What is being asked >> The records below must be output exactly, without pictures.
--- Task material Enclosed Below ---
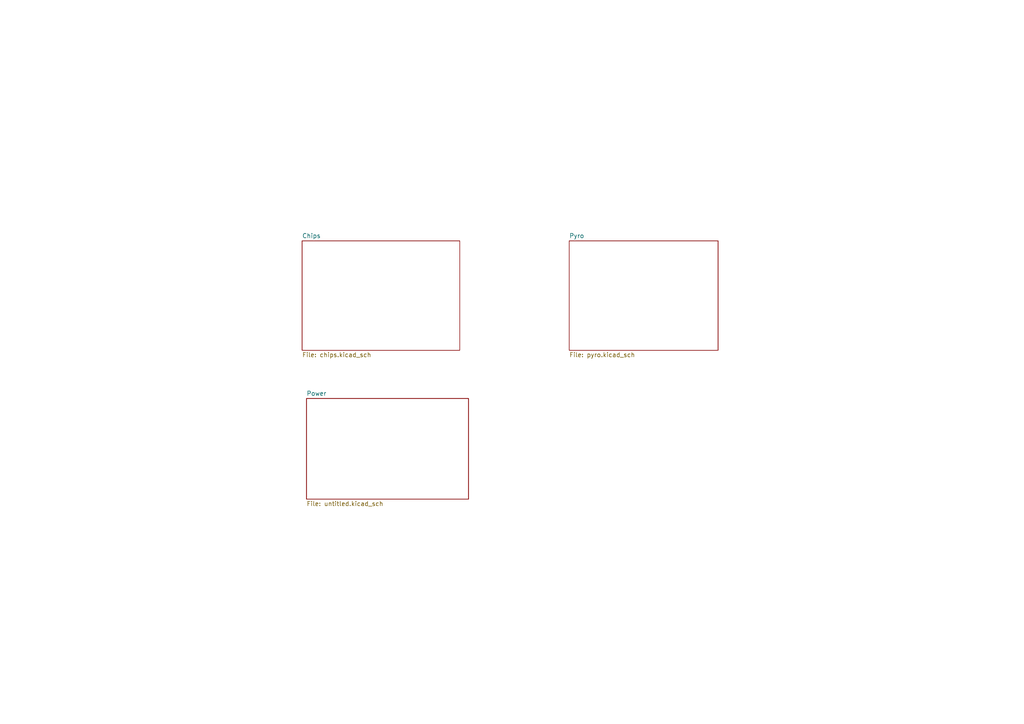
<source format=kicad_sch>
(kicad_sch
	(version 20250114)
	(generator "eeschema")
	(generator_version "9.0")
	(uuid "9c0e1766-b875-44c2-9c31-cf47efaf79e2")
	(paper "A4")
	(lib_symbols)
	(sheet
		(at 88.9 115.57)
		(size 46.99 29.21)
		(exclude_from_sim no)
		(in_bom yes)
		(on_board yes)
		(dnp no)
		(fields_autoplaced yes)
		(stroke
			(width 0.1524)
			(type solid)
		)
		(fill
			(color 0 0 0 0.0000)
		)
		(uuid "8ee732aa-ddca-43c3-a763-50ef98a87685")
		(property "Sheetname" "Power"
			(at 88.9 114.8584 0)
			(effects
				(font
					(size 1.27 1.27)
				)
				(justify left bottom)
			)
		)
		(property "Sheetfile" "untitled.kicad_sch"
			(at 88.9 145.3646 0)
			(effects
				(font
					(size 1.27 1.27)
				)
				(justify left top)
			)
		)
		(instances
			(project "FlightComputer V1"
				(path "/9c0e1766-b875-44c2-9c31-cf47efaf79e2"
					(page "4")
				)
			)
		)
	)
	(sheet
		(at 165.1 69.85)
		(size 43.18 31.75)
		(exclude_from_sim no)
		(in_bom yes)
		(on_board yes)
		(dnp no)
		(fields_autoplaced yes)
		(stroke
			(width 0.1524)
			(type solid)
		)
		(fill
			(color 0 0 0 0.0000)
		)
		(uuid "e268bfa1-0de3-4470-8d3f-bd9471523088")
		(property "Sheetname" "Pyro"
			(at 165.1 69.1384 0)
			(effects
				(font
					(size 1.27 1.27)
				)
				(justify left bottom)
			)
		)
		(property "Sheetfile" "pyro.kicad_sch"
			(at 165.1 102.1846 0)
			(effects
				(font
					(size 1.27 1.27)
				)
				(justify left top)
			)
		)
		(instances
			(project "FlightComputer V1"
				(path "/9c0e1766-b875-44c2-9c31-cf47efaf79e2"
					(page "3")
				)
			)
		)
	)
	(sheet
		(at 87.63 69.85)
		(size 45.72 31.75)
		(exclude_from_sim no)
		(in_bom yes)
		(on_board yes)
		(dnp no)
		(fields_autoplaced yes)
		(stroke
			(width 0.1524)
			(type solid)
		)
		(fill
			(color 0 0 0 0.0000)
		)
		(uuid "e7e9f843-7956-44bc-ae6e-3a3064d985ee")
		(property "Sheetname" "Chips"
			(at 87.63 69.1384 0)
			(effects
				(font
					(size 1.27 1.27)
				)
				(justify left bottom)
			)
		)
		(property "Sheetfile" "chips.kicad_sch"
			(at 87.63 102.1846 0)
			(effects
				(font
					(size 1.27 1.27)
				)
				(justify left top)
			)
		)
		(instances
			(project "FlightComputer V1"
				(path "/9c0e1766-b875-44c2-9c31-cf47efaf79e2"
					(page "2")
				)
			)
		)
	)
	(sheet_instances
		(path "/"
			(page "1")
		)
	)
	(embedded_fonts no)
)

</source>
--- End of Enclosed Task material ---
Result below >>
<source format=kicad_sch>
(kicad_sch
	(version 20250114)
	(generator "eeschema")
	(generator_version "9.0")
	(uuid "9c0e1766-b875-44c2-9c31-cf47efaf79e2")
	(paper "A4")
	(lib_symbols)
	(sheet
		(at 88.9 115.57)
		(size 46.99 29.21)
		(exclude_from_sim no)
		(in_bom yes)
		(on_board yes)
		(dnp no)
		(fields_autoplaced yes)
		(stroke
			(width 0.1524)
			(type solid)
		)
		(fill
			(color 0 0 0 0.0000)
		)
		(uuid "8ee732aa-ddca-43c3-a763-50ef98a87685")
		(property "Sheetname" "Power"
			(at 88.9 114.8584 0)
			(effects
				(font
					(size 1.27 1.27)
				)
				(justify left bottom)
			)
		)
		(property "Sheetfile" "untitled.kicad_sch"
			(at 88.9 145.3646 0)
			(effects
				(font
					(size 1.27 1.27)
				)
				(justify left top)
			)
		)
		(instances
			(project "FlightComputer V1"
				(path "/9c0e1766-b875-44c2-9c31-cf47efaf79e2"
					(page "4")
				)
			)
		)
	)
	(sheet
		(at 165.1 69.85)
		(size 43.18 31.75)
		(exclude_from_sim no)
		(in_bom yes)
		(on_board yes)
		(dnp no)
		(fields_autoplaced yes)
		(stroke
			(width 0.1524)
			(type solid)
		)
		(fill
			(color 0 0 0 0.0000)
		)
		(uuid "e268bfa1-0de3-4470-8d3f-bd9471523088")
		(property "Sheetname" "Pyro"
			(at 165.1 69.1384 0)
			(effects
				(font
					(size 1.27 1.27)
				)
				(justify left bottom)
			)
		)
		(property "Sheetfile" "pyro.kicad_sch"
			(at 165.1 102.1846 0)
			(effects
				(font
					(size 1.27 1.27)
				)
				(justify left top)
			)
		)
		(instances
			(project "FlightComputer V1"
				(path "/9c0e1766-b875-44c2-9c31-cf47efaf79e2"
					(page "3")
				)
			)
		)
	)
	(sheet
		(at 87.63 69.85)
		(size 45.72 31.75)
		(exclude_from_sim no)
		(in_bom yes)
		(on_board yes)
		(dnp no)
		(fields_autoplaced yes)
		(stroke
			(width 0.1524)
			(type solid)
		)
		(fill
			(color 0 0 0 0.0000)
		)
		(uuid "e7e9f843-7956-44bc-ae6e-3a3064d985ee")
		(property "Sheetname" "Chips"
			(at 87.63 69.1384 0)
			(effects
				(font
					(size 1.27 1.27)
				)
				(justify left bottom)
			)
		)
		(property "Sheetfile" "chips.kicad_sch"
			(at 87.63 102.1846 0)
			(effects
				(font
					(size 1.27 1.27)
				)
				(justify left top)
			)
		)
		(instances
			(project "FlightComputer V1"
				(path "/9c0e1766-b875-44c2-9c31-cf47efaf79e2"
					(page "2")
				)
			)
		)
	)
	(sheet_instances
		(path "/"
			(page "1")
		)
	)
	(embedded_fonts no)
)

</source>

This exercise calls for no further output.